Are you sure you limited this to only 1899?
Random example of generated content: "mechanisation remains a calling for men and women alike". It's not the "men and women alike". Mechanisation was an exceedingly rare word in the Victorian era, only taking off in the 1920s. I've searched through the corpus to 1899. It only occurs twice, both of them duplicates, from the 1840s. Now, it's possible that it could have coined the word from "mechanise" - mechanise was a word one would find sometimes in the corpus. But it had a different meaning back then - it meant "to make a person like a machine" (e.g. enslave, zombify, etc), not "to replace human labour with that of machines". So even if it were to have coined the word from "mechanise", it seems very unlikely that it would further decide that it was a "calling". "Mechanist" was a calling (certainly not for women at the time), but it seems very unlikely it would just coin "mechanisation" from "mechanist" and decide it's a calling. I know it's a quite primitive model and is very prone to confabulation, but in this example (and others) its behavior seems... suspicious.
Short answer: the model is pretrained on British library books from 1837 to 1899, but instruct tuned on modern "synthetic" data to teach it to do turn-based conversation and recognize modern input. That might be where/how it's generating some of what you're noticing. I'm hoping future iterations will clean that up. For the long answer, check out the narrative documentation here: https://www.estragon.news/mr-chatterbox-or-the-modern-prometheus/
That would explain it, and unfortunately I don't think that's what most people who have been sharing this model thought it was. Thanks for clearing that up though.
May I suggest for getting QA pairs for finetuning: perhaps have an existing (lightweight) model scan the dataset for dialogue between two individuals and extract the dialogue into QA pairs (with varying numbers of QA entries in the context)? That should be an easy task even for a a model running on a cheap gaming GPU.
It's an a very interesting project though (even though such a "pure" Victorian model will always be fundamentally weak), and it does really seem like there's' two directions to go, both of which have their own merits. At least with Victorian texts you have the option to go for a "fully pure" model, like you're working on. But once you get to say, ancient Latin or Greek texts, let alone other less common ancient languages, there's not enough data to train a foundation (and even a foundation from Victorian texts is pretty weak). I've been thinking a lot about how to best do a non-fully-pure model.
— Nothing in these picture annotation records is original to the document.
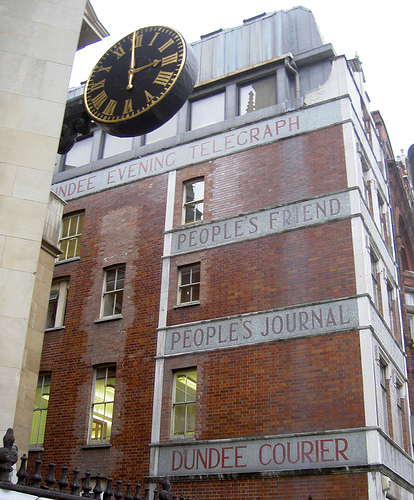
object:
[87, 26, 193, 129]
clock.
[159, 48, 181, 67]
roman numerals.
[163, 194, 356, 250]
wall writing.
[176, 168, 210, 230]
window.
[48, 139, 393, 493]
wall.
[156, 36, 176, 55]
roman numeral.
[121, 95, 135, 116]
numeral 6.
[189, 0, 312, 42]
roof.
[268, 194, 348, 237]
word.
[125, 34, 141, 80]
minute hand.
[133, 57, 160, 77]
hour hand.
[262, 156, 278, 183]
brick.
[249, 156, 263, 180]
red brick.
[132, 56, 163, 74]
pointy metal.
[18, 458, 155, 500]
pointy metal.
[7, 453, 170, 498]
metal fence.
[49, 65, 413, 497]
tall building.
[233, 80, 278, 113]
pane.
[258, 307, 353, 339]
journal.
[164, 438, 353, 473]
dundee courier.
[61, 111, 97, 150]
light hanging.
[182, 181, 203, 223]
shows reflection.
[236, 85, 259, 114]
shows reflections.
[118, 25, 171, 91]
it is 3.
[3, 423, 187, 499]
black gate.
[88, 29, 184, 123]
black face.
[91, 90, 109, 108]
gold numbers.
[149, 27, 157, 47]
clock number.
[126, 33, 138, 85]
gold hand.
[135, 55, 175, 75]
clock hand.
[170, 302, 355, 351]
people journal.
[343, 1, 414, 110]
sky.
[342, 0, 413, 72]
overcast sky.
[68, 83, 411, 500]
brick building.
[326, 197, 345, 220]
red letter.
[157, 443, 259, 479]
word dundee.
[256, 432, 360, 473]
word courier.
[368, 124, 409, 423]
side of building.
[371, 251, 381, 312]
long window.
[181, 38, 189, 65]
gold.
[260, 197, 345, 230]
friend.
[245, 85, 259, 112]
light.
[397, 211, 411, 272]
black balcony.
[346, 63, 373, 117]
gray side.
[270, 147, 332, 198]
multicolored brick.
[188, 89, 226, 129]
dark window.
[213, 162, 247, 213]
faded brick.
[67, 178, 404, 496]
brick wall.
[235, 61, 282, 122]
shiny top.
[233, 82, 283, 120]
window reflection.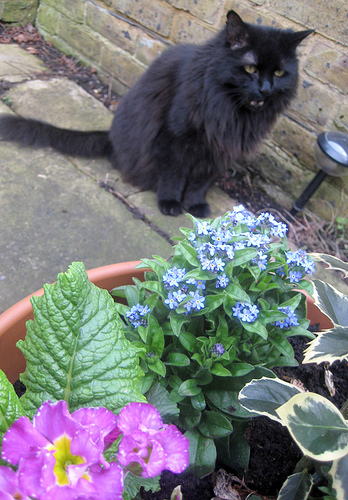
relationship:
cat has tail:
[2, 8, 316, 222] [1, 113, 110, 158]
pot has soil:
[1, 257, 347, 495] [9, 323, 346, 495]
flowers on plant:
[232, 300, 261, 323] [112, 205, 316, 409]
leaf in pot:
[274, 390, 347, 460] [1, 257, 347, 495]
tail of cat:
[1, 113, 110, 158] [2, 8, 316, 222]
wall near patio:
[3, 2, 347, 237] [1, 39, 347, 326]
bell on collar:
[248, 99, 263, 107] [205, 34, 300, 108]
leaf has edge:
[274, 390, 347, 460] [274, 409, 347, 461]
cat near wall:
[2, 8, 316, 222] [3, 2, 347, 237]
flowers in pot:
[1, 396, 190, 498] [1, 257, 347, 495]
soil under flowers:
[9, 323, 346, 495] [1, 396, 190, 498]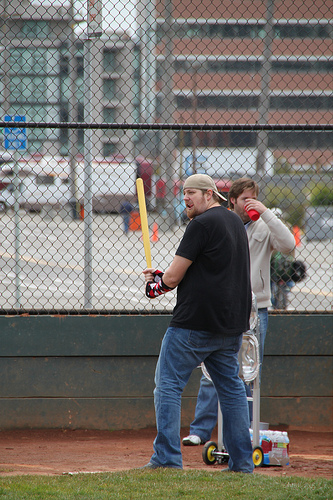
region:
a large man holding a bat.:
[124, 168, 267, 497]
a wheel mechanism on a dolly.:
[195, 440, 268, 472]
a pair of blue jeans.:
[140, 327, 256, 475]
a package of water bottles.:
[232, 422, 296, 471]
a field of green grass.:
[0, 466, 330, 498]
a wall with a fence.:
[0, 311, 332, 430]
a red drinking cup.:
[239, 204, 258, 223]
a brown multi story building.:
[146, 3, 332, 172]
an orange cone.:
[290, 222, 302, 248]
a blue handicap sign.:
[4, 113, 35, 314]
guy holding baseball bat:
[125, 168, 261, 486]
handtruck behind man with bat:
[120, 159, 290, 475]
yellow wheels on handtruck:
[197, 395, 280, 483]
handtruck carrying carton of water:
[209, 403, 326, 481]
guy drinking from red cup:
[209, 162, 297, 315]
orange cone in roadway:
[144, 216, 171, 251]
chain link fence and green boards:
[28, 185, 125, 407]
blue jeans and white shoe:
[184, 408, 227, 453]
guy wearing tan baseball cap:
[163, 163, 247, 242]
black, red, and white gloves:
[134, 263, 191, 306]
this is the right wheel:
[191, 430, 230, 473]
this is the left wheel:
[238, 439, 266, 467]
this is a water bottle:
[278, 426, 289, 458]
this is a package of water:
[238, 413, 310, 483]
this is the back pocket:
[188, 315, 216, 346]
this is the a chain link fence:
[6, 294, 36, 305]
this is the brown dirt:
[42, 443, 66, 459]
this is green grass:
[160, 473, 177, 492]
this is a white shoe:
[177, 426, 216, 460]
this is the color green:
[63, 320, 81, 338]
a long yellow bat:
[132, 175, 157, 265]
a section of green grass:
[0, 468, 332, 499]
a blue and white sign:
[1, 114, 29, 304]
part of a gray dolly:
[199, 381, 266, 468]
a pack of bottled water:
[251, 426, 291, 467]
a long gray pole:
[77, 26, 99, 309]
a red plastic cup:
[244, 202, 262, 220]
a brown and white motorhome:
[0, 157, 137, 218]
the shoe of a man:
[181, 432, 203, 445]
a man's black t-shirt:
[168, 206, 254, 332]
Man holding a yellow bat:
[116, 159, 263, 462]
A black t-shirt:
[159, 206, 266, 346]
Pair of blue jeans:
[138, 316, 270, 484]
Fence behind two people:
[3, 2, 331, 321]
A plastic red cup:
[237, 195, 266, 227]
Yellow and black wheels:
[196, 434, 270, 475]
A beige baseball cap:
[174, 167, 232, 206]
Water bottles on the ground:
[241, 419, 298, 474]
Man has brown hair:
[225, 171, 266, 226]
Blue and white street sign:
[1, 107, 32, 168]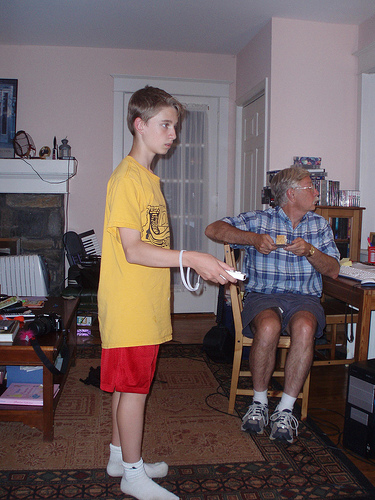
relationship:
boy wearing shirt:
[96, 84, 237, 500] [100, 154, 172, 346]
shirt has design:
[100, 154, 172, 346] [143, 206, 177, 248]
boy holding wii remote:
[96, 84, 237, 500] [220, 267, 250, 281]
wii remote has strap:
[220, 267, 250, 281] [176, 246, 201, 292]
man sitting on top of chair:
[204, 162, 338, 440] [220, 243, 311, 421]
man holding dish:
[204, 162, 338, 440] [265, 242, 297, 253]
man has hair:
[204, 162, 338, 440] [264, 168, 303, 199]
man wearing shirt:
[204, 162, 338, 440] [226, 207, 336, 295]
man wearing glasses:
[204, 162, 338, 440] [296, 176, 319, 195]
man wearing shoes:
[204, 162, 338, 440] [247, 405, 291, 437]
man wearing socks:
[204, 162, 338, 440] [252, 390, 297, 409]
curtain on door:
[148, 108, 206, 253] [113, 81, 219, 267]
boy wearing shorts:
[96, 84, 237, 500] [102, 343, 153, 396]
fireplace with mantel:
[3, 192, 66, 307] [3, 156, 82, 196]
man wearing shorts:
[204, 162, 338, 440] [239, 286, 322, 335]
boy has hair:
[96, 84, 237, 500] [122, 82, 185, 117]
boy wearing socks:
[96, 84, 237, 500] [106, 449, 179, 500]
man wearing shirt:
[204, 162, 338, 440] [100, 154, 172, 346]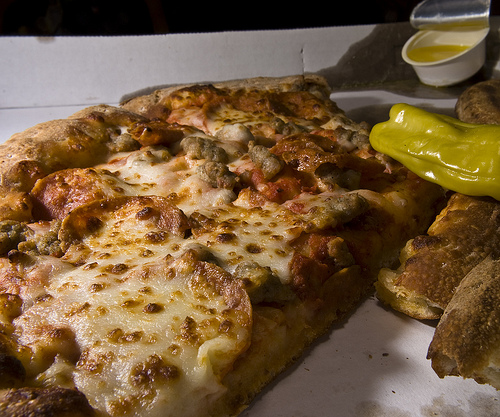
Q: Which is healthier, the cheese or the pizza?
A: The cheese is healthier than the pizza.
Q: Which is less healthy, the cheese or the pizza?
A: The pizza is less healthy than the cheese.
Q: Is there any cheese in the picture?
A: Yes, there is cheese.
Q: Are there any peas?
A: No, there are no peas.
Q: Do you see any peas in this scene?
A: No, there are no peas.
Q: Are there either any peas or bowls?
A: No, there are no peas or bowls.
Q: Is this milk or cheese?
A: This is cheese.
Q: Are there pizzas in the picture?
A: Yes, there is a pizza.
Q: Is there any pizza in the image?
A: Yes, there is a pizza.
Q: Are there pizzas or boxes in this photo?
A: Yes, there is a pizza.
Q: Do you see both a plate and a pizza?
A: No, there is a pizza but no plates.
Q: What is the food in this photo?
A: The food is a pizza.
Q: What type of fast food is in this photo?
A: The fast food is a pizza.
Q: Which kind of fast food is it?
A: The food is a pizza.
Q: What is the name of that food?
A: This is a pizza.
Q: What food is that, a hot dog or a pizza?
A: This is a pizza.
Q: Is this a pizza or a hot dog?
A: This is a pizza.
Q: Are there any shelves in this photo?
A: No, there are no shelves.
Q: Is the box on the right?
A: Yes, the box is on the right of the image.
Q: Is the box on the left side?
A: No, the box is on the right of the image.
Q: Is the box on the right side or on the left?
A: The box is on the right of the image.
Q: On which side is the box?
A: The box is on the right of the image.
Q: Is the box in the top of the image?
A: Yes, the box is in the top of the image.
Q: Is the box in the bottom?
A: No, the box is in the top of the image.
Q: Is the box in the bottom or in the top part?
A: The box is in the top of the image.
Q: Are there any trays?
A: No, there are no trays.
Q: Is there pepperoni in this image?
A: Yes, there is pepperoni.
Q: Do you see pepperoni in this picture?
A: Yes, there is pepperoni.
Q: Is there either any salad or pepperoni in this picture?
A: Yes, there is pepperoni.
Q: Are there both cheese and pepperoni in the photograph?
A: Yes, there are both pepperoni and cheese.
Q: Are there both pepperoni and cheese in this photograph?
A: Yes, there are both pepperoni and cheese.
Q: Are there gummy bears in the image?
A: No, there are no gummy bears.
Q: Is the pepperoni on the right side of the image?
A: No, the pepperoni is on the left of the image.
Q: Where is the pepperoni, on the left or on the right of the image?
A: The pepperoni is on the left of the image.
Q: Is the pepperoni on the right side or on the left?
A: The pepperoni is on the left of the image.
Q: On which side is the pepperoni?
A: The pepperoni is on the left of the image.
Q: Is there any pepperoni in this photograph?
A: Yes, there is pepperoni.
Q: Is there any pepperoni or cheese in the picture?
A: Yes, there is pepperoni.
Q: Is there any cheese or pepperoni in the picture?
A: Yes, there is pepperoni.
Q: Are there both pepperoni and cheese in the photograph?
A: Yes, there are both pepperoni and cheese.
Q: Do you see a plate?
A: No, there are no plates.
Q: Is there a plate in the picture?
A: No, there are no plates.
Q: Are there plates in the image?
A: No, there are no plates.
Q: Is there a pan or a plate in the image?
A: No, there are no plates or pans.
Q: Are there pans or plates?
A: No, there are no plates or pans.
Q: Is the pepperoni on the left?
A: Yes, the pepperoni is on the left of the image.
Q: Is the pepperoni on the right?
A: No, the pepperoni is on the left of the image.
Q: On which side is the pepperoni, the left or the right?
A: The pepperoni is on the left of the image.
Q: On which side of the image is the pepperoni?
A: The pepperoni is on the left of the image.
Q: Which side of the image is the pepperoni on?
A: The pepperoni is on the left of the image.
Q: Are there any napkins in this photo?
A: No, there are no napkins.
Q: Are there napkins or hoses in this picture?
A: No, there are no napkins or hoses.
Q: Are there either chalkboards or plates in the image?
A: No, there are no plates or chalkboards.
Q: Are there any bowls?
A: No, there are no bowls.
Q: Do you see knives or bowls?
A: No, there are no bowls or knives.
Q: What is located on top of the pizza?
A: The sausage is on top of the pizza.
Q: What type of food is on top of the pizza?
A: The food is a sausage.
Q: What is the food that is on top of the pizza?
A: The food is a sausage.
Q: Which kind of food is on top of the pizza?
A: The food is a sausage.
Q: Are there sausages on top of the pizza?
A: Yes, there is a sausage on top of the pizza.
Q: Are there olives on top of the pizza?
A: No, there is a sausage on top of the pizza.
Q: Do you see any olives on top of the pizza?
A: No, there is a sausage on top of the pizza.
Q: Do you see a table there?
A: Yes, there is a table.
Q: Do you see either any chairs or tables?
A: Yes, there is a table.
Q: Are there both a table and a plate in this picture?
A: No, there is a table but no plates.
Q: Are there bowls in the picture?
A: No, there are no bowls.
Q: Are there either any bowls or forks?
A: No, there are no bowls or forks.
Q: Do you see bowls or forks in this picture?
A: No, there are no bowls or forks.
I'm torn between (A) synthetic data created from a fully pure model (e.g. model asked to expound upon / derive implications of chunks of preexisting texts, or given bullet pointed topics / facts and asked to write about them in its own voice), vs. (B) abliterating modern knowledge and vocabulary from an existing high-quality model and then fine-tuning on historic data (or the other way around, or perhaps historic data -> abliteration -> historic data).
Anyway, neat stuff, and thanks :)
(I also find this project interesting not just from the perspective of virtually-resurrecting past cultures, but also because it's an interesting research challenge for how efficiently one can learn from a limited dataset - a problem with great implications toward model training in general)
Short answer: the model is pretrained on British library books from 1837 to 1899, but instruct tuned on modern "synthetic" data to teach it to do turn-based conversation and recognize modern input. That might be where/how it's generating some of what you're noticing. I'm hoping future iterations will clean that up.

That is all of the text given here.